A colostomy is a surgical procedure that creates an opening in the abdominal wall, known as a stoma, to divert a section of the colon (large intestine) outside the body. This opening allows stool to exit, bypassing the rectum and anus, and is typically covered by a collection pouch. Whether a person must wear this pouch system constantly depends entirely on the underlying medical condition and the specific type of surgery performed.
Temporary and Permanent Colostomies
The duration a person lives with a colostomy depends on whether the procedure is temporary or permanent, based on the surgical technique and the patient’s prognosis. A temporary colostomy is created to allow a diseased or injured section of the bowel to rest and heal without the passage of stool. This is often a loop colostomy, where a loop of the colon is brought through the abdominal wall, creating two openings: one for stool and one for mucus.
Temporary colostomies are reversed once initial healing is complete, typically taking a few weeks to several months. Once the surgeon determines the downstream bowel is adequately healed, a second surgery reconnects the two ends of the colon, allowing stool to pass normally.
A permanent colostomy, most often an end colostomy, is required when the lower colon, rectum, or anus must be completely removed or are non-functional due to disease or trauma. An end colostomy brings one end of the remaining colon through the abdomen to form a single stoma; the other end is removed or closed off. Since the normal exit pathway is permanently disabled, this type of colostomy is irreversible and functions as the sole exit point for stool.
Medical Reasons for Long-Term Use
A permanent colostomy is necessary when restoring the natural pathway is impossible or poses a severe health risk. Conditions like low-lying rectal cancer often require an abdominoperineal resection (APR), which removes the anus, rectum, and part of the sigmoid colon, eliminating the natural exit for waste. In these cases, the permanent end colostomy is the only option for waste elimination.
Severe inflammatory bowel disease (IBD), such as Crohn’s disease or ulcerative colitis, can cause irreparable damage requiring complete removal of the colon and rectum, resulting in a permanent stoma. Catastrophic trauma to the pelvic or abdominal area that damages the rectal sphincter muscles or lower colon may also mandate a permanent diversion.

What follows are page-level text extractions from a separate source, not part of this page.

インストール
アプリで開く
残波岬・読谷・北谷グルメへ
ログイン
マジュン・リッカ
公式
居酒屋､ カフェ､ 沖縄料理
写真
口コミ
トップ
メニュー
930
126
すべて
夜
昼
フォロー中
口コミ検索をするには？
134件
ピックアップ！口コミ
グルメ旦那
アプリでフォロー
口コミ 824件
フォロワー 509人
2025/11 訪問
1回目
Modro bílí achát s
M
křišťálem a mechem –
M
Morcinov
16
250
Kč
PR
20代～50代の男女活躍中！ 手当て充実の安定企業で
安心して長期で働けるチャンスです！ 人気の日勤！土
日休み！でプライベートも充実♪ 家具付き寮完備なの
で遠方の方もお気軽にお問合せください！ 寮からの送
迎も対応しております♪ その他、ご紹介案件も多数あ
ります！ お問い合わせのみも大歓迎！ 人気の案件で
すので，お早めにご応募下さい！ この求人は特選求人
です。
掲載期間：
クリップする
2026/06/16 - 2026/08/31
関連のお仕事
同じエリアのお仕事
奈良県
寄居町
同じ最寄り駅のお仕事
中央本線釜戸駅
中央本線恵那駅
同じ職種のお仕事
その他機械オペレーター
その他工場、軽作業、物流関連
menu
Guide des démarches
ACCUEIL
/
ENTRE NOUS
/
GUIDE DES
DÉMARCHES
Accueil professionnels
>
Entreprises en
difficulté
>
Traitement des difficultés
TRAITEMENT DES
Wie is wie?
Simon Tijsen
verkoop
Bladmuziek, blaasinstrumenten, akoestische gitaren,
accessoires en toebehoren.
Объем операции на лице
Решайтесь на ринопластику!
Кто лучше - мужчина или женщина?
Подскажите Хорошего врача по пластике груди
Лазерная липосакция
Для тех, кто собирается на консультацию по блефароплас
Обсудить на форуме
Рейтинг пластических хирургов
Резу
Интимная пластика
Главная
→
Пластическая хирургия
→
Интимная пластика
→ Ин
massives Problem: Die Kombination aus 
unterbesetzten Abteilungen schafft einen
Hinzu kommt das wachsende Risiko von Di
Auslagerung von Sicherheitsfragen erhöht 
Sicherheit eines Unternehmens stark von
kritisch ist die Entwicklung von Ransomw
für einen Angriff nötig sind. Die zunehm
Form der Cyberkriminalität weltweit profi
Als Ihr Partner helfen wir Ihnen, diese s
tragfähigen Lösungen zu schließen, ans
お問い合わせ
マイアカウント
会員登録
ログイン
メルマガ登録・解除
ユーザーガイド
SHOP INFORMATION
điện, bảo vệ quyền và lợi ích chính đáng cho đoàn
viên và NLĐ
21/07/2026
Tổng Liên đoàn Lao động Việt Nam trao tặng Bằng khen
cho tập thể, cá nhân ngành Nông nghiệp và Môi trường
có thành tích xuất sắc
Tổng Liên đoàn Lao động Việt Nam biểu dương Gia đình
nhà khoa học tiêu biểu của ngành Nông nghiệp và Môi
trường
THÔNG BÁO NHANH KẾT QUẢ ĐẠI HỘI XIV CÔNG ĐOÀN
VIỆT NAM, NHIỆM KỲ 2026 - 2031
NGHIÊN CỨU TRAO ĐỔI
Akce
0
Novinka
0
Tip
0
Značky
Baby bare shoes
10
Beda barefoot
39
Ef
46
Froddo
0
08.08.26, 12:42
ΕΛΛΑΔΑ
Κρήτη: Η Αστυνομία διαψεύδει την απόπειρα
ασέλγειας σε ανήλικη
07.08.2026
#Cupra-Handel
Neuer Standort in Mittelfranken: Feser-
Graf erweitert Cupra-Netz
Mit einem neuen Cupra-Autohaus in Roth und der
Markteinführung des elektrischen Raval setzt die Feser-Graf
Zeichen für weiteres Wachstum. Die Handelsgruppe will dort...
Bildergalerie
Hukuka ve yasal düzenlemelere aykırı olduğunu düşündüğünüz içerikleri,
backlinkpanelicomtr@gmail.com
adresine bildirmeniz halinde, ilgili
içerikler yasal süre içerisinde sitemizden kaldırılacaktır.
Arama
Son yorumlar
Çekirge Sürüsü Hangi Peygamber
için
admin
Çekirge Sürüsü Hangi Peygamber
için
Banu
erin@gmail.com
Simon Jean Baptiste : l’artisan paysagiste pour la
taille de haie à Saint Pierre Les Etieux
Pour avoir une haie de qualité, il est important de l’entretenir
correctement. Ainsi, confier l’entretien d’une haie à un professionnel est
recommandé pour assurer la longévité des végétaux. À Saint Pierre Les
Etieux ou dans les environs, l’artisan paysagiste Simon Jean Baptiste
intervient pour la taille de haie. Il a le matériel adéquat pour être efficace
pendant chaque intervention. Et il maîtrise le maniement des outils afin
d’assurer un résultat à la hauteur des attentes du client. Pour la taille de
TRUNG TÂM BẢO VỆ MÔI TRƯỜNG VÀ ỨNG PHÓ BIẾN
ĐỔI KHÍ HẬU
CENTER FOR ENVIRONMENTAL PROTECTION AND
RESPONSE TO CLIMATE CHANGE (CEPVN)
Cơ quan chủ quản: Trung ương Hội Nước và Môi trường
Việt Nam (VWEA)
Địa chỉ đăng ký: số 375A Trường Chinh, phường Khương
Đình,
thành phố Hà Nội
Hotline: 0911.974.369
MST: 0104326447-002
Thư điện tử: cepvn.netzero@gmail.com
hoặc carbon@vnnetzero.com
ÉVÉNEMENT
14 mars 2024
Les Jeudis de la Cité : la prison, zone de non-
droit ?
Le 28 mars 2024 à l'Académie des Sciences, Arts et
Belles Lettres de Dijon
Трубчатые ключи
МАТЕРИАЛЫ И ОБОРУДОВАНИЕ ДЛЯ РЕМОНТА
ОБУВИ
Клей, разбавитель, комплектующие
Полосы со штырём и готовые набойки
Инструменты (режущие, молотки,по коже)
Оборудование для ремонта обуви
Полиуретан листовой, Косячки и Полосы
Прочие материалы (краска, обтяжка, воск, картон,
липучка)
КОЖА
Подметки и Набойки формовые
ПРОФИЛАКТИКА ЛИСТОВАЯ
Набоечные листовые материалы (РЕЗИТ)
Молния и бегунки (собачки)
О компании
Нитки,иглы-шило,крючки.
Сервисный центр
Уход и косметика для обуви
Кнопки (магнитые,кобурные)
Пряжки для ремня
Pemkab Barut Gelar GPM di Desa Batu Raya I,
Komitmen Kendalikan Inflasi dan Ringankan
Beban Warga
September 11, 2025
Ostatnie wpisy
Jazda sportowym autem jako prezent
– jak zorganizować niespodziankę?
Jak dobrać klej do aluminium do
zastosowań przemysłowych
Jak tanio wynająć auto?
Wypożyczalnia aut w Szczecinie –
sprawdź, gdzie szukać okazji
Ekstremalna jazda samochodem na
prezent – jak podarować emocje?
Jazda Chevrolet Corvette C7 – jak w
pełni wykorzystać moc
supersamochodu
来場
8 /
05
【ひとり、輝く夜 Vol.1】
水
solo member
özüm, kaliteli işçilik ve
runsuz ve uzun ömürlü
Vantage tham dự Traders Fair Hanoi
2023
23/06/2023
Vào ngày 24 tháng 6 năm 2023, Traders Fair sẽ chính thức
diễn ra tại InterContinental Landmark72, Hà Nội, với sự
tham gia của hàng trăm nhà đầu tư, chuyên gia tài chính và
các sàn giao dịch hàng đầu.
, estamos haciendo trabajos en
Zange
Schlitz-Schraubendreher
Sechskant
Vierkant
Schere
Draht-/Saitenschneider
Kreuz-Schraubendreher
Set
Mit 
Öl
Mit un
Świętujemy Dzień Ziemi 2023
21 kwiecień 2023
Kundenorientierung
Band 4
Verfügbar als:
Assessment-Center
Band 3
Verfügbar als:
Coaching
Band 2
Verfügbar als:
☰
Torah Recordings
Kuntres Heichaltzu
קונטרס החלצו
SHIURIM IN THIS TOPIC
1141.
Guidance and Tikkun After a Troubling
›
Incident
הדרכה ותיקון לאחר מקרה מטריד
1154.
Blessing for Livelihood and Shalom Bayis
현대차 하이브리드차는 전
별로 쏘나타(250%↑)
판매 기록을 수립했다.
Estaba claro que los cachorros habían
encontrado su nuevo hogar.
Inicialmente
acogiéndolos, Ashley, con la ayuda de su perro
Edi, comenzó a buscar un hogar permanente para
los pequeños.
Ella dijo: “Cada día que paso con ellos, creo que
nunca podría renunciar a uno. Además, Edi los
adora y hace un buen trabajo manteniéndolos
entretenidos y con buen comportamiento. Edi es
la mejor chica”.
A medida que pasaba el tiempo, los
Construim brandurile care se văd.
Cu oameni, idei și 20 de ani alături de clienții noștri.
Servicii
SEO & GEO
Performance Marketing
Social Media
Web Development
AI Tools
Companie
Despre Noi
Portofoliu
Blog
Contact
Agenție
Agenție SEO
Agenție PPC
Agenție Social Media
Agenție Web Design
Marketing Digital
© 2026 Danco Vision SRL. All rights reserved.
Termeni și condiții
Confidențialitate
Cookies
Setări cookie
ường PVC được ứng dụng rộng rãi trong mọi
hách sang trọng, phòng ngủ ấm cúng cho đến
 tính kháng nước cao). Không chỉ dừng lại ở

The stoma’s location influences the output characteristics. A colostomy created from the sigmoid colon (descending colostomy) produces more formed output because most water has been reabsorbed. Conversely, a colostomy higher up, such as a transverse colostomy, produces semi-liquid stool, as less water has been absorbed.
Alternative Stoma Management Options
While a permanent colostomy requires a continuous pathway for waste, not all patients must wear a full collection pouch constantly. Individuals with a stoma created from the descending or sigmoid colon can use a technique called colostomy irrigation due to the formed consistency of the stool. This method involves intentionally flushing the colon with water through the stoma to stimulate a bowel movement.
The process uses a specialized irrigation set with a cone inserted into the stoma, allowing 500 to 1,000 milliliters of lukewarm water to enter the colon. This infusion stimulates peristalsis, the muscular contractions that move waste, effectively emptying the colon at a predictable time. Initial drainage takes about 15 minutes, with total evacuation requiring up to an hour.
Routine irrigation, typically performed once a day or every other day, establishes a regulated bowel pattern that significantly reduces or eliminates stool output between sessions. This regulation allows the person to wear a small, discreet cap or closed stoma plug for extended periods, sometimes up to 48 hours, instead of a full collection pouch. Qualification requires a descending or sigmoid colostomy and training from a specialized ostomy nurse and physician approval.